Wave power estimates differ from region to region due to area-specific wave conditions, with the eastern Pacific Ocean ranking as the more energetic of the regions with respect to wave power. After ranking by maximum wave power, 60% of the top ten stations are located along the eastern Pacific Ocean coastline. The Atlantic Ocean registers as the second most energetic coastline within these reviewed sites, with Hawaii logging in at third place. The Gulf of Mexico contains the least amount of wave power with these regions, although the Gulf of Mexico wave power trends clearly highlight extreme weather events that affect the region.

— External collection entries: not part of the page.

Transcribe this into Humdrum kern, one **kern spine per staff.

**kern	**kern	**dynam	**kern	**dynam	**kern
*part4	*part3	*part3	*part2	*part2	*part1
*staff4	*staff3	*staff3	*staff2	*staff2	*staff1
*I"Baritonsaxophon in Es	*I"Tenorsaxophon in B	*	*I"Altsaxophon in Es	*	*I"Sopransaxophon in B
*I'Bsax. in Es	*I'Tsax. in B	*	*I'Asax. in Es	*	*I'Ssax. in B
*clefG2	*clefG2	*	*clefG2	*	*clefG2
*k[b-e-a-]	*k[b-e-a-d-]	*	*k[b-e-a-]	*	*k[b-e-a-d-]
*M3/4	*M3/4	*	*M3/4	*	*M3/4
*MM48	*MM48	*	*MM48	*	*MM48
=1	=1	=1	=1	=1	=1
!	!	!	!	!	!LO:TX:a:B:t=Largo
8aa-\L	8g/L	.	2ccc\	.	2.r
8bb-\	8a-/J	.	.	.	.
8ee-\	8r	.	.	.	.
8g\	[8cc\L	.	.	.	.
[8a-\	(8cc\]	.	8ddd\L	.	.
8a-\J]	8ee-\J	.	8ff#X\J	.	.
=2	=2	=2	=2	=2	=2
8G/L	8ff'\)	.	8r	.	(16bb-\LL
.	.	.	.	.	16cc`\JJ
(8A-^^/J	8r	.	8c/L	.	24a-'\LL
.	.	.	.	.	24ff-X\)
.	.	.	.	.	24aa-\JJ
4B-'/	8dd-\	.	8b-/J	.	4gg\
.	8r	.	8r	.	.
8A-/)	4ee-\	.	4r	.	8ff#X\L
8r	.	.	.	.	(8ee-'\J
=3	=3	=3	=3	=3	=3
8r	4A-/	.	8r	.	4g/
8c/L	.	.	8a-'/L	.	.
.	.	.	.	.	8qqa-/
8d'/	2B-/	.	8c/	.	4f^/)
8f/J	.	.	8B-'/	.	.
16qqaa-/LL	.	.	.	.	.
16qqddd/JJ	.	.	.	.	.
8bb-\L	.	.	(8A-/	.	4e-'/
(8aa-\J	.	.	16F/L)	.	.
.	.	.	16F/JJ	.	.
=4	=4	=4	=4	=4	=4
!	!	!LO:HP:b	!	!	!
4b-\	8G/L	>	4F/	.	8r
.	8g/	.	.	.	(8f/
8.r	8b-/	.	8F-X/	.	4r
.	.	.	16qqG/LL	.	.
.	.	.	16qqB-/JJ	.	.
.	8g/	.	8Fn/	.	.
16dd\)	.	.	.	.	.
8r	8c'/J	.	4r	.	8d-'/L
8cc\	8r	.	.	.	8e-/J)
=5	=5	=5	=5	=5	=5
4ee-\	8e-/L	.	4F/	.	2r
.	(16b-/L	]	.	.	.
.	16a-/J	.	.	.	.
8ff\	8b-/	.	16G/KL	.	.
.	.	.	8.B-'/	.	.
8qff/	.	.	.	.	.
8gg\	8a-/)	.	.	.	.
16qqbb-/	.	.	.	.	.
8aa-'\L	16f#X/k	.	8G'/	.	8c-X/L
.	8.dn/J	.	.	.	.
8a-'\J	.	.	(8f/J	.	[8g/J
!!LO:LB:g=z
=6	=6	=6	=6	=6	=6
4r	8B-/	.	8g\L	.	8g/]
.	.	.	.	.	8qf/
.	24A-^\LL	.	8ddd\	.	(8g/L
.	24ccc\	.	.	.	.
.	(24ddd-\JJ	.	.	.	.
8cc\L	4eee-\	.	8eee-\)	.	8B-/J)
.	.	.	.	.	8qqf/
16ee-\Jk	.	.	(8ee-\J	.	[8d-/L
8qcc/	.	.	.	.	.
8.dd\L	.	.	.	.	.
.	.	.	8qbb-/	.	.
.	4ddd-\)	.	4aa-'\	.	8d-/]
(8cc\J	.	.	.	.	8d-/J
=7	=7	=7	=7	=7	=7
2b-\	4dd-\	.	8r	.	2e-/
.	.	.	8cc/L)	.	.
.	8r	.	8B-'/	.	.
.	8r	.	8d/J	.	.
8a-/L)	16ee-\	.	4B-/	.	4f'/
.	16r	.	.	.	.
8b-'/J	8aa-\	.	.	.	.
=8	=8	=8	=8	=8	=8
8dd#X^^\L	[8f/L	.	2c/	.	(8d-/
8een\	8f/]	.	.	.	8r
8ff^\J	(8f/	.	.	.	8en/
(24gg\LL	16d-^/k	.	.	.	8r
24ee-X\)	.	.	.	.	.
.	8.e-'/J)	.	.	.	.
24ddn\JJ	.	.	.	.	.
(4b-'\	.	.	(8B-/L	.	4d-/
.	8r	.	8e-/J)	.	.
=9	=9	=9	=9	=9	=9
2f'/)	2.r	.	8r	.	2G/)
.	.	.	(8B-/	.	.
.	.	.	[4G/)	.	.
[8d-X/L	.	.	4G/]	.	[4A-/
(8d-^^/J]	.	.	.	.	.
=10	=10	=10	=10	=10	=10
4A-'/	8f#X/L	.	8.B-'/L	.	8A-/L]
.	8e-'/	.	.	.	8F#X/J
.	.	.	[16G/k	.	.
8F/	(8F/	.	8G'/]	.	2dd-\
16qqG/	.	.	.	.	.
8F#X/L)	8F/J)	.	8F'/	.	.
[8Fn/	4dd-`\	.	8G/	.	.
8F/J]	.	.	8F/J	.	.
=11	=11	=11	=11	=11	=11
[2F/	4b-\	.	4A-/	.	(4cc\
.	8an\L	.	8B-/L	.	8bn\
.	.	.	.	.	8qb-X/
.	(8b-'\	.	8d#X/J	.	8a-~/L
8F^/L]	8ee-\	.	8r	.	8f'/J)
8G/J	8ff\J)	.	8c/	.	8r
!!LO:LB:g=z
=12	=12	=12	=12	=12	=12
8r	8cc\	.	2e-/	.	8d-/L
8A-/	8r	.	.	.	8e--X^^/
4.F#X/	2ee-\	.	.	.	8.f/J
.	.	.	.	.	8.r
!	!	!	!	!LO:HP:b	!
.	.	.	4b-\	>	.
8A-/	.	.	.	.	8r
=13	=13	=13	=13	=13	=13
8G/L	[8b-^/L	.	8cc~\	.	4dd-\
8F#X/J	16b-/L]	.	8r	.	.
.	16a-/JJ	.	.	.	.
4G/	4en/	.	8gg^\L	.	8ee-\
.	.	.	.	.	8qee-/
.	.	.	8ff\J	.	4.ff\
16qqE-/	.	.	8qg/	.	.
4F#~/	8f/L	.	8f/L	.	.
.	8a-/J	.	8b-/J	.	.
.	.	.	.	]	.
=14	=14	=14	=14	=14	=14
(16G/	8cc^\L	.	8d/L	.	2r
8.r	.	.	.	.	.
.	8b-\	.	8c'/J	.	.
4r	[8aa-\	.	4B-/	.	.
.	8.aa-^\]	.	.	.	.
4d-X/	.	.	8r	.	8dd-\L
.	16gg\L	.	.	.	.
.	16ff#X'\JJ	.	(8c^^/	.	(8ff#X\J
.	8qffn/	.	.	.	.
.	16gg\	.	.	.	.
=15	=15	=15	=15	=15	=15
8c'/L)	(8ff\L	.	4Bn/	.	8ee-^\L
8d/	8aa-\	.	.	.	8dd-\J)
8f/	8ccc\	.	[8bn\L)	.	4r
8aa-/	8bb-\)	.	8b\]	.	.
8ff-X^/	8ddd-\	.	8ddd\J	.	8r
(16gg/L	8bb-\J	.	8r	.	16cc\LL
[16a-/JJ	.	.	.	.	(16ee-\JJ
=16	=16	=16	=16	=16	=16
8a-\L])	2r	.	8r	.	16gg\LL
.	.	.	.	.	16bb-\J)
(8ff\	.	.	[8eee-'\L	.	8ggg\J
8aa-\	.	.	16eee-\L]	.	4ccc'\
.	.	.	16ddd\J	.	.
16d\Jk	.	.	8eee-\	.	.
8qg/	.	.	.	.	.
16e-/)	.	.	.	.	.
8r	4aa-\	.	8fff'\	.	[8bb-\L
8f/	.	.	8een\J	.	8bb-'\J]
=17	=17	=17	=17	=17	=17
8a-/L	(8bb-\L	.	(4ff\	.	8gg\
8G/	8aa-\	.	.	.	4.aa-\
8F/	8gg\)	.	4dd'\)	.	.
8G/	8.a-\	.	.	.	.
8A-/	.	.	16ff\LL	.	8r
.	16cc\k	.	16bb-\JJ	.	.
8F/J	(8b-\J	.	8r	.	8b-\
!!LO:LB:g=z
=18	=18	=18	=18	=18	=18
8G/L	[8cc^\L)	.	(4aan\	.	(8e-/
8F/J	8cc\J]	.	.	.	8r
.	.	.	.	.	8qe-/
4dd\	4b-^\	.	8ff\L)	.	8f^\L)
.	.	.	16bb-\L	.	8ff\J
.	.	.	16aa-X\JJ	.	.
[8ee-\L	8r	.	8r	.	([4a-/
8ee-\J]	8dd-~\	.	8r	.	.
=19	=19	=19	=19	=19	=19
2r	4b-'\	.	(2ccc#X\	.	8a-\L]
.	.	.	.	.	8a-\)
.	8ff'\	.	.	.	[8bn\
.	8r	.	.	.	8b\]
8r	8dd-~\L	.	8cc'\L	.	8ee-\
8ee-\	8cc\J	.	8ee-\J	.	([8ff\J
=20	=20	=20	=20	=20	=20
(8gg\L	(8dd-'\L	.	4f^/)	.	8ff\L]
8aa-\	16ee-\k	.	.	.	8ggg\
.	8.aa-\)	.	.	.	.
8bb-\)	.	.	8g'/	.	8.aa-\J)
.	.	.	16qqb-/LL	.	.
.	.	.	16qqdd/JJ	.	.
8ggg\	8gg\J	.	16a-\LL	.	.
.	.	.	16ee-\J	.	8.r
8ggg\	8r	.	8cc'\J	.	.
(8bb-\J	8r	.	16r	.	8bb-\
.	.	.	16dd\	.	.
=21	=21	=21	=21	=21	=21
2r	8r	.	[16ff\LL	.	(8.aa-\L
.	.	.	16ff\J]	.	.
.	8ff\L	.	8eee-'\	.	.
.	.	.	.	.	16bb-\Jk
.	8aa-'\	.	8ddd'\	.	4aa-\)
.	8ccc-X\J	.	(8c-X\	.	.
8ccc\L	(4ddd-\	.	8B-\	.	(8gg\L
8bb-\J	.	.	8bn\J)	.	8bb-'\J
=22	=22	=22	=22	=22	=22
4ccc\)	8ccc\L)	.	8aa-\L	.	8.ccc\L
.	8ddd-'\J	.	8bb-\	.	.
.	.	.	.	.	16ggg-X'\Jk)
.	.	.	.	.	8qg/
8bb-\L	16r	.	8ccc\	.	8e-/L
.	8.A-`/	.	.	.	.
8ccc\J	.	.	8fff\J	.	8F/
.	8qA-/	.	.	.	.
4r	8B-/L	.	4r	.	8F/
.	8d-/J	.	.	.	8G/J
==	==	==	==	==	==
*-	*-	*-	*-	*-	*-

The higher wave power values that are observed within the eastern Pacific Ocean are attributed to the swell-dominated, longer Tp conditions that those sites are exposed to. These conditions form from a combination of North Pacific storms that pass through between autumn and spring, as well as the southern swells from the South Pacific and the Southern Ocean that penetrate the region within the summer months. The Atlantic Ocean experiences lower Tp conditions due to a predominant wave climate of local wind seas with following swells from Nor’easters. For the southern Atlantic Ocean locations (south of Cape Hatteras), tropical cyclone activity is evident in spatially variable wave power values that are a factor of five lower than those observed within the eastern Pacific. Within the Hawaiian region, the northern versus southern sites showed a difference in wave power magnitude (higher in the north), highlighting the effect of the northern site’s exposure to North Pacific storm swells, while the rest of the reviewed Hawaiian sites experienced central Pacific and Southern Ocean swell signals. While the Gulf of Mexico records the lowest wave power values across the four reviewed regions due to its wind sea conditions and smaller area, the net impact of extreme events is evident within the background wave power estimates.

Overall, all of the reviewed regions produced daily mean wave power trends that show associations with extreme tropical weather events that were recorded by the NHC (1995–2021). Peaks in wave power trends throughout the eastern Pacific Ocean, Hawaiian and Atlantic Ocean sites appear to follow trends in both concurrent and variable PDO, NAO and ENSO LOWESS regressions. However, correlation does not infer causation and without in-depth analyses into the relationships between these wave power trends, and the reviewed climate indices, no definitive results are available here.

Finally, as the majority of wave power trend analyses and coastal engineering wave climate risk assessments are performed using wave model datasets, one of the objectives of this work was to quantitatively assess the differences between these model and observational data sources. Results show significant differences between the NDBC moored buoy and wave model wave power results that highlight the importance of using site specific results to investigate wave power within regions. These NDBC and WIS differences may be due to the different spectral-band frequency ranges that are used to calculate the bulk wave parameters required for these wave power calculations. They also highlight the importance of using wave power over individual bulk parameters to evaluate the performance of the WIS modelling technology. As this is the first study to use wave power as a metric to evaluate wave model results, there is reason for additional investigation to identify potential deficiencies in wind forcing or modelling technology.

In conclusion, moored buoy data are successfully accessed to investigate wave power trends within four coastal regions around the US. While observational and model results are relatively similar, the moored buoy data presents smaller wave power ranges for two of the four regions, suggesting that observational data are essential in local wave climate studies to ensure accurate estimates for coastal planners and engineers.